WRITTEN INSTRUCTION
Update the records below by changing "bbox" to "bounding box" wherever it occurs and keeping everything else the same. Leave out the pictures.

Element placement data
· · · · ·
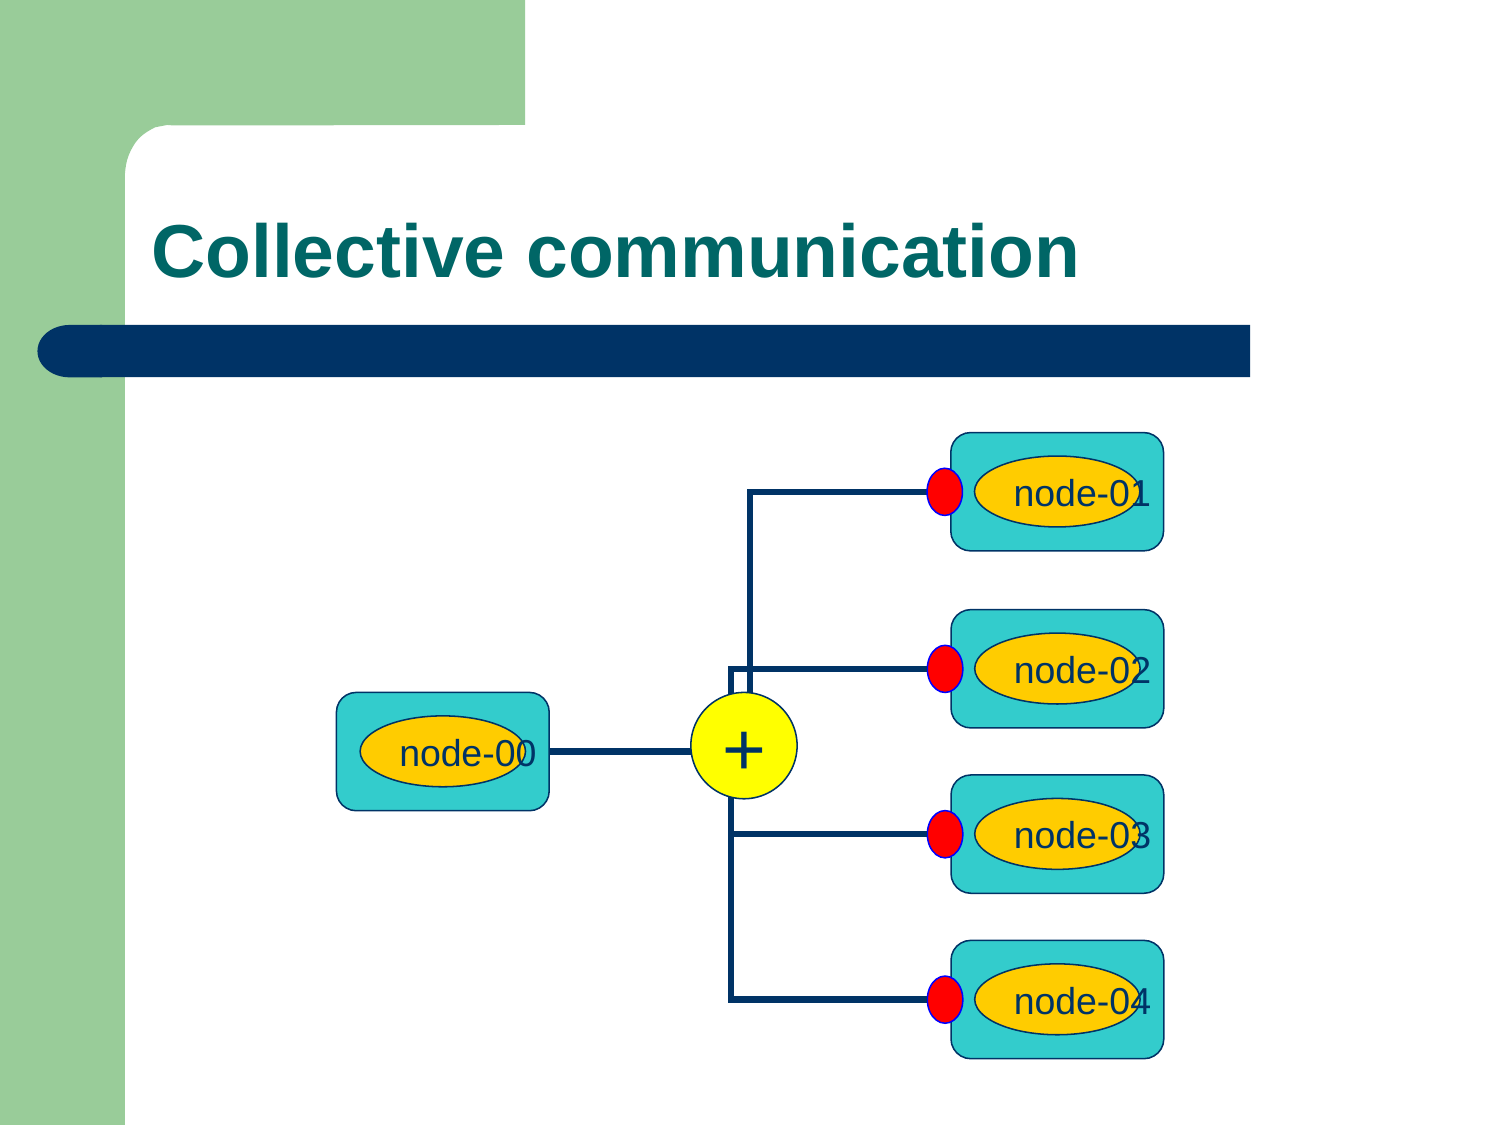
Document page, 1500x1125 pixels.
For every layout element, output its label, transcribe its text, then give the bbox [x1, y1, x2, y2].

text_box node-04 [974, 963, 1139, 1035]
text_box node-02 [974, 633, 1141, 704]
text_box + [690, 692, 798, 799]
text_box [927, 774, 1164, 894]
title Collective communication [136, 136, 1414, 301]
text_box node-00 [360, 715, 522, 787]
text_box [927, 609, 1164, 728]
text_box node-01 [974, 456, 1139, 527]
text_box [927, 940, 1164, 1059]
text_box [927, 432, 1164, 551]
text_box [336, 692, 550, 811]
text_box node-03 [974, 798, 1140, 870]
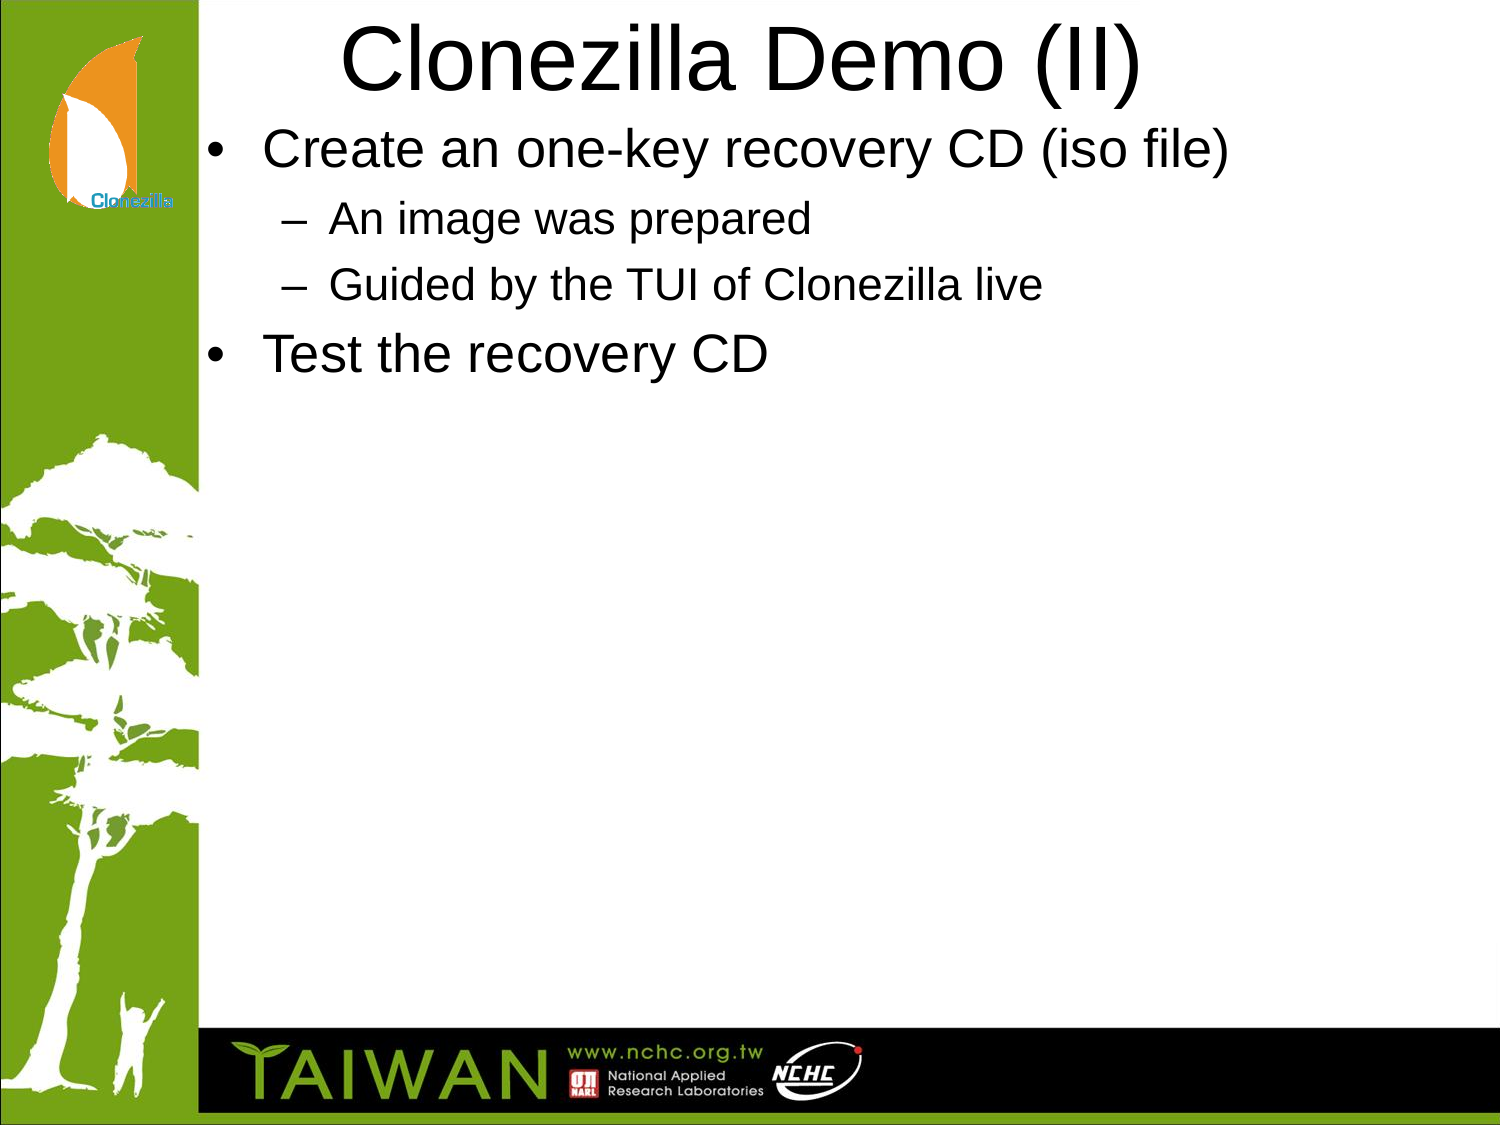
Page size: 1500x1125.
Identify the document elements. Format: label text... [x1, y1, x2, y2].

list Create an one-key recovery CD (iso file) An image was prepared Guided by the TUI of Clonezilla live Test the recovery CD [206, 118, 1477, 916]
title Clonezilla Demo (II) [67, 0, 1418, 148]
picture [0, 0, 1500, 1125]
· · · · ·
SOLVED PROBLEM
Document page, 1500x1125 pixels.
For every layout element, output its label, transcribe its text, then give the bounding box [x1, y1, x2, y2].

text_box node-04 [974, 963, 1139, 1035]
text_box node-02 [974, 633, 1141, 704]
text_box + [690, 692, 798, 799]
text_box [927, 774, 1164, 894]
title Collective communication [136, 136, 1414, 301]
text_box node-00 [360, 715, 522, 787]
text_box [927, 609, 1164, 728]
text_box node-01 [974, 456, 1139, 527]
text_box [927, 940, 1164, 1059]
text_box [927, 432, 1164, 551]
text_box [336, 692, 550, 811]
text_box node-03 [974, 798, 1140, 870]
Page size: 1500x1125.
Identify the document elements. Format: label text... [x1, y1, x2, y2].

list Create an one-key recovery CD (iso file) An image was prepared Guided by the TUI of Clonezilla live Test the recovery CD [206, 118, 1477, 916]
title Clonezilla Demo (II) [67, 0, 1418, 148]
picture [0, 0, 1500, 1125]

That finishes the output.